Erwan Ha Kyoon Larcher
du 13/03/2019 au 23/03/2019
Théâtre Silvia-Monfort,
Paris
Au carrefour entre nouveau cirque, acrobaties et performance, Erwan Ha Kyoon Larcher trouve assurément toute sa place au Monfort, théâtre qui s’est fait le réceptacle de cette scène, dans le prolongement des succès qu’y ont trouvé Johan Le Guillerm, Vimala Pons et Tsirihaka Harrivel. Dans le petit espace de la « cabane » (cette structure toute en bois située un peu à l’extérieur du théâtre), plusieurs accessoires sont disposés sur le plateau que va investir le jeune homme. Celui-ci va se livrer à de petits bricolages et effets un peu lo-fi, à base de cierge magique, arc et flèches, machine à fumée, parpaings et micros ou déclencheurs de phrases pré-enregistrées placés un peu partout sur scène.
Avec son esthétique de l’insuccès répété, du revers rageant (ses « et merde » qui ponctuent chaque micro-échec), du « essayer encore, rater encore, rater mieux » aurait dit Beckett, l’artiste se fait proche des premiers travaux de Philippe Quesne dans son burlesque minimaliste (on pense beaucoup à L’Effet de Serge, par exemple), la poésie un peu mélancolique en moins. À la place, Erwan Ha Kyoon Larcher développe un travail sur le corps qui passe par des petits pas de danse, des postures acrobatiques (équilibre sur les mains, gainage) ou des proto-cascades. Sa capacité à se mouvoir et à se lancer des mini-défis l’amène ainsi à matérialiser littéralement les expressions « scier la branche sur laquelle on est assise » ou « marcher sur des œufs ».
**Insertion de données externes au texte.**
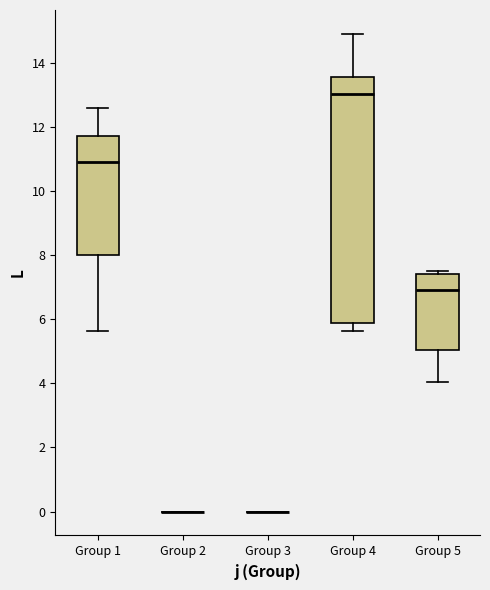

Which box is the tallest, from its lower edge to its upper edge?

Group 4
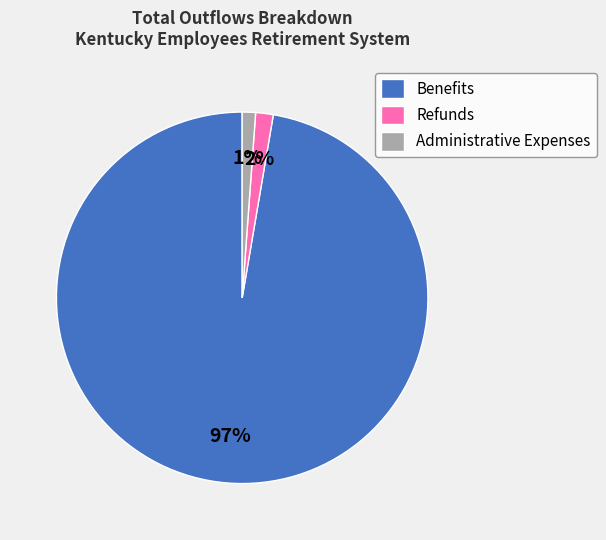

Count the number of slices in the pie.

3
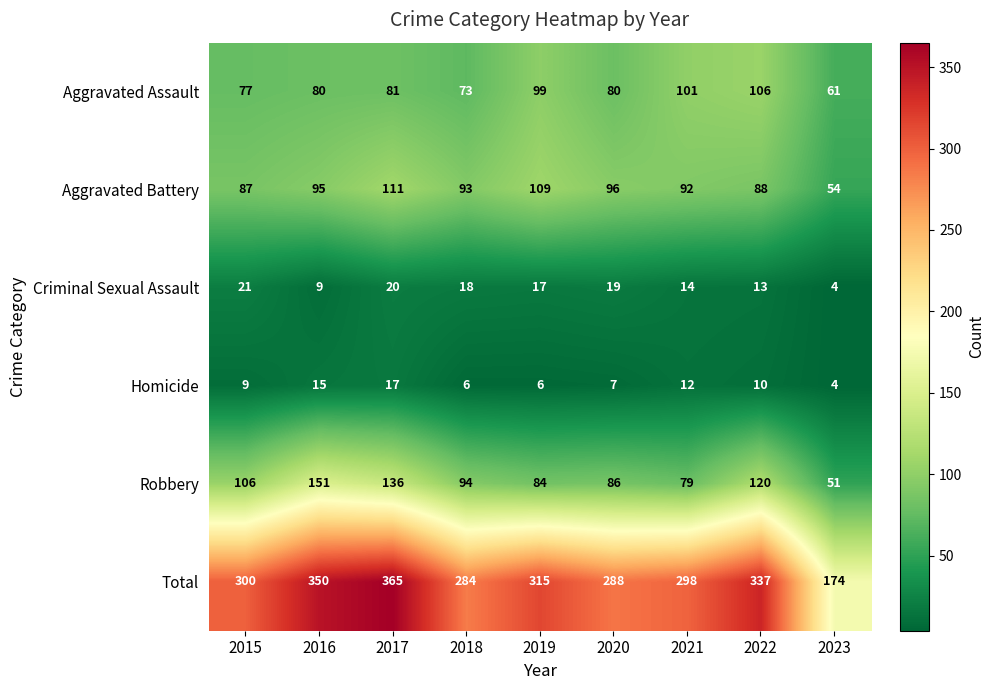

At how many categories does at least one series exceed 14?

9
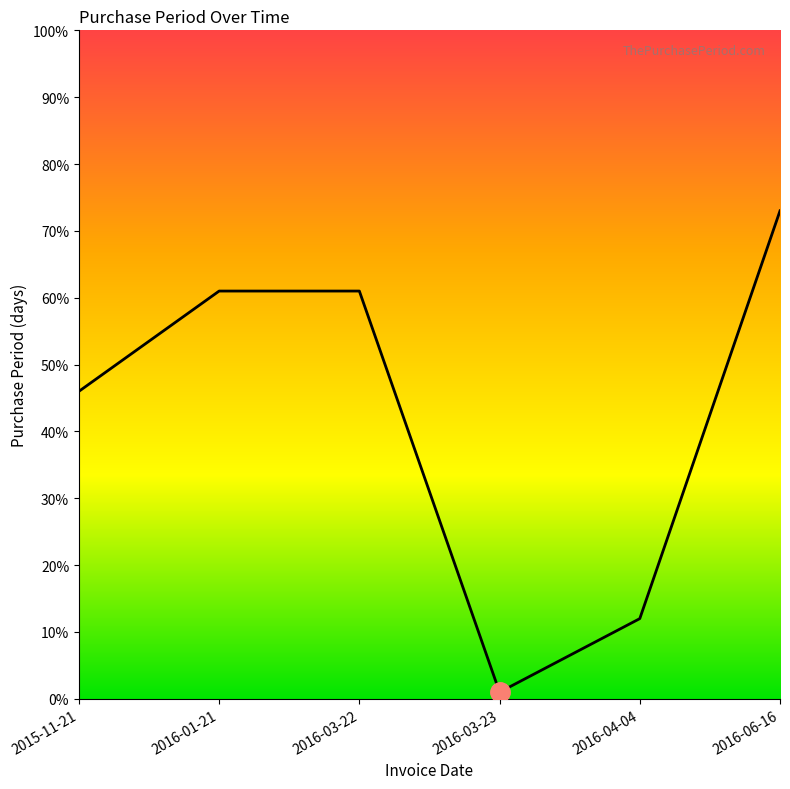

At which label is the value closest to 37?

2015-11-21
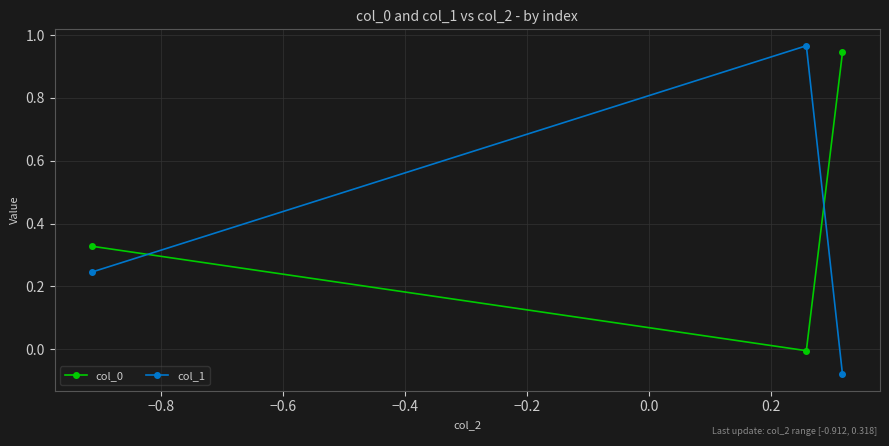

What is the difference between the maximum and second lowest values in the col_0 series?

0.6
Entre deux instants dans ce registre, le jeune homme nous gratifie de quelques chansons toutes aussi lo-fi, avec petit synthé et boîte à rythmes sous des paroles minuscules, dans un ensemble très « nouvelle chanson française de la seconde moitié des années 2010 ». Ayant fort peu de goût pour tous ces groupes et musiciens, on préféra évidemment se concentrer sur la partie performative, matrice d’une heure plutôt rafraichissante.